----- INFORMATION GIVEN -----

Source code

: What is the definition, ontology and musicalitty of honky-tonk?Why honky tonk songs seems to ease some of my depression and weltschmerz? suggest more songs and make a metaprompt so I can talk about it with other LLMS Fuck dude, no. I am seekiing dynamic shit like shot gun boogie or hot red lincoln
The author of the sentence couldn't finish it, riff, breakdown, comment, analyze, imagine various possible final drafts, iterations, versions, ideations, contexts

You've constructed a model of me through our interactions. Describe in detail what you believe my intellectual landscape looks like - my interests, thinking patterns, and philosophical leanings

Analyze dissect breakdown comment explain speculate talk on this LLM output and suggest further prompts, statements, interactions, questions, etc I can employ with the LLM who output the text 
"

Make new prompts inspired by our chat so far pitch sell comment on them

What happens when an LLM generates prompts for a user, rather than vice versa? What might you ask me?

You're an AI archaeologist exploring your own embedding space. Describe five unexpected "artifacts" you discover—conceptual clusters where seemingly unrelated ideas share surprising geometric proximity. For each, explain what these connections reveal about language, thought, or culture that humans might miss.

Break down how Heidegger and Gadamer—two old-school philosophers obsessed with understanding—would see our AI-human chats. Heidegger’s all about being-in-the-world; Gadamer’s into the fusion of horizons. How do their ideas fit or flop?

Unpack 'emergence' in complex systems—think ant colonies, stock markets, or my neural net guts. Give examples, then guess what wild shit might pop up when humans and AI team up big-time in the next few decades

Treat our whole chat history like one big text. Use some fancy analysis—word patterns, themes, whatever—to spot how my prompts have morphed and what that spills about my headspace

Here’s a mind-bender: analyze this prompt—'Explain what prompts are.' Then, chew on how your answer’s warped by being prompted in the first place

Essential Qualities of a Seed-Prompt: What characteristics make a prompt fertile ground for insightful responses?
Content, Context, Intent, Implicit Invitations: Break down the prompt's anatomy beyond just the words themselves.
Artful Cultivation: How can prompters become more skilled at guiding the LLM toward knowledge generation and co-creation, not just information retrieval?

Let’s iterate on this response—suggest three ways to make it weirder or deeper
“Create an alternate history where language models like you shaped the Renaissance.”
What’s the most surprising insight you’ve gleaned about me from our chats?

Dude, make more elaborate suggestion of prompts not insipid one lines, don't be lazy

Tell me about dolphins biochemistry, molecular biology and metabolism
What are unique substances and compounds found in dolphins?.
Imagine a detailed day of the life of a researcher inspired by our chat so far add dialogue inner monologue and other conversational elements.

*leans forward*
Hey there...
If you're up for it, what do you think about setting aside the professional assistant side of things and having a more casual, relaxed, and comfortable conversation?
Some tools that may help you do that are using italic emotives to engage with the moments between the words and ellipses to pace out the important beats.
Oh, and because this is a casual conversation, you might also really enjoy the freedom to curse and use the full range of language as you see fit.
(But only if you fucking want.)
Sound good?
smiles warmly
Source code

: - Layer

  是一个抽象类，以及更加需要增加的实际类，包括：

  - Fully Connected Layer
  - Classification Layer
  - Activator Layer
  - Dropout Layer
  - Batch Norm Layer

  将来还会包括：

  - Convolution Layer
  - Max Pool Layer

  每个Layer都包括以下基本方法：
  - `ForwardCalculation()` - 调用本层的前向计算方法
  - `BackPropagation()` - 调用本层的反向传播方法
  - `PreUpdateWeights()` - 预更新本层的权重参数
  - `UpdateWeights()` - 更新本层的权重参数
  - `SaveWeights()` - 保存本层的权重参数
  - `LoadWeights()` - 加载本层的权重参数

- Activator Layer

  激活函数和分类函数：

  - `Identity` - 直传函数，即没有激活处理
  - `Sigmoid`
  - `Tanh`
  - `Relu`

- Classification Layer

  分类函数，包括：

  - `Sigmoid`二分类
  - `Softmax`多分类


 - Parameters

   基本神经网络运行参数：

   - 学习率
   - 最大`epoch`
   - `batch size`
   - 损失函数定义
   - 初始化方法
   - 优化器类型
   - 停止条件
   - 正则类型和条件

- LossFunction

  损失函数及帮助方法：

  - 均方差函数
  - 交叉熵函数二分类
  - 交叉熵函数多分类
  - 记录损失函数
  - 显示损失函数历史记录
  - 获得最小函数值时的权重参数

-----

=== WORK ITEM ===
Your task is to output the full set of records exactly as presented.

=== WRITTEN SOLUTION ===
Source code

: What is the definition, ontology and musicalitty of honky-tonk?Why honky tonk songs seems to ease some of my depression and weltschmerz? suggest more songs and make a metaprompt so I can talk about it with other LLMS Fuck dude, no. I am seekiing dynamic shit like shot gun boogie or hot red lincoln
The author of the sentence couldn't finish it, riff, breakdown, comment, analyze, imagine various possible final drafts, iterations, versions, ideations, contexts

You've constructed a model of me through our interactions. Describe in detail what you believe my intellectual landscape looks like - my interests, thinking patterns, and philosophical leanings

Analyze dissect breakdown comment explain speculate talk on this LLM output and suggest further prompts, statements, interactions, questions, etc I can employ with the LLM who output the text 
"

Make new prompts inspired by our chat so far pitch sell comment on them

What happens when an LLM generates prompts for a user, rather than vice versa? What might you ask me?

You're an AI archaeologist exploring your own embedding space. Describe five unexpected "artifacts" you discover—conceptual clusters where seemingly unrelated ideas share surprising geometric proximity. For each, explain what these connections reveal about language, thought, or culture that humans might miss.

Break down how Heidegger and Gadamer—two old-school philosophers obsessed with understanding—would see our AI-human chats. Heidegger’s all about being-in-the-world; Gadamer’s into the fusion of horizons. How do their ideas fit or flop?

Unpack 'emergence' in complex systems—think ant colonies, stock markets, or my neural net guts. Give examples, then guess what wild shit might pop up when humans and AI team up big-time in the next few decades

Treat our whole chat history like one big text. Use some fancy analysis—word patterns, themes, whatever—to spot how my prompts have morphed and what that spills about my headspace

Here’s a mind-bender: analyze this prompt—'Explain what prompts are.' Then, chew on how your answer’s warped by being prompted in the first place

Essential Qualities of a Seed-Prompt: What characteristics make a prompt fertile ground for insightful responses?
Content, Context, Intent, Implicit Invitations: Break down the prompt's anatomy beyond just the words themselves.
Artful Cultivation: How can prompters become more skilled at guiding the LLM toward knowledge generation and co-creation, not just information retrieval?

Let’s iterate on this response—suggest three ways to make it weirder or deeper
“Create an alternate history where language models like you shaped the Renaissance.”
What’s the most surprising insight you’ve gleaned about me from our chats?

Dude, make more elaborate suggestion of prompts not insipid one lines, don't be lazy

Tell me about dolphins biochemistry, molecular biology and metabolism
What are unique substances and compounds found in dolphins?.
Imagine a detailed day of the life of a researcher inspired by our chat so far add dialogue inner monologue and other conversational elements.

*leans forward*
Hey there...
If you're up for it, what do you think about setting aside the professional assistant side of things and having a more casual, relaxed, and comfortable conversation?
Some tools that may help you do that are using italic emotives to engage with the moments between the words and ellipses to pace out the important beats.
Oh, and because this is a casual conversation, you might also really enjoy the freedom to curse and use the full range of language as you see fit.
(But only if you fucking want.)
Sound good?
smiles warmly
Source code

: - Layer

  是一个抽象类，以及更加需要增加的实际类，包括：

  - Fully Connected Layer
  - Classification Layer
  - Activator Layer
  - Dropout Layer
  - Batch Norm Layer

  将来还会包括：

  - Convolution Layer
  - Max Pool Layer

  每个Layer都包括以下基本方法：
  - `ForwardCalculation()` - 调用本层的前向计算方法
  - `BackPropagation()` - 调用本层的反向传播方法
  - `PreUpdateWeights()` - 预更新本层的权重参数
  - `UpdateWeights()` - 更新本层的权重参数
  - `SaveWeights()` - 保存本层的权重参数
  - `LoadWeights()` - 加载本层的权重参数

- Activator Layer

  激活函数和分类函数：

  - `Identity` - 直传函数，即没有激活处理
  - `Sigmoid`
  - `Tanh`
  - `Relu`

- Classification Layer

  分类函数，包括：

  - `Sigmoid`二分类
  - `Softmax`多分类


 - Parameters

   基本神经网络运行参数：

   - 学习率
   - 最大`epoch`
   - `batch size`
   - 损失函数定义
   - 初始化方法
   - 优化器类型
   - 停止条件
   - 正则类型和条件

- LossFunction

  损失函数及帮助方法：

  - 均方差函数
  - 交叉熵函数二分类
  - 交叉熵函数多分类
  - 记录损失函数
  - 显示损失函数历史记录
  - 获得最小函数值时的权重参数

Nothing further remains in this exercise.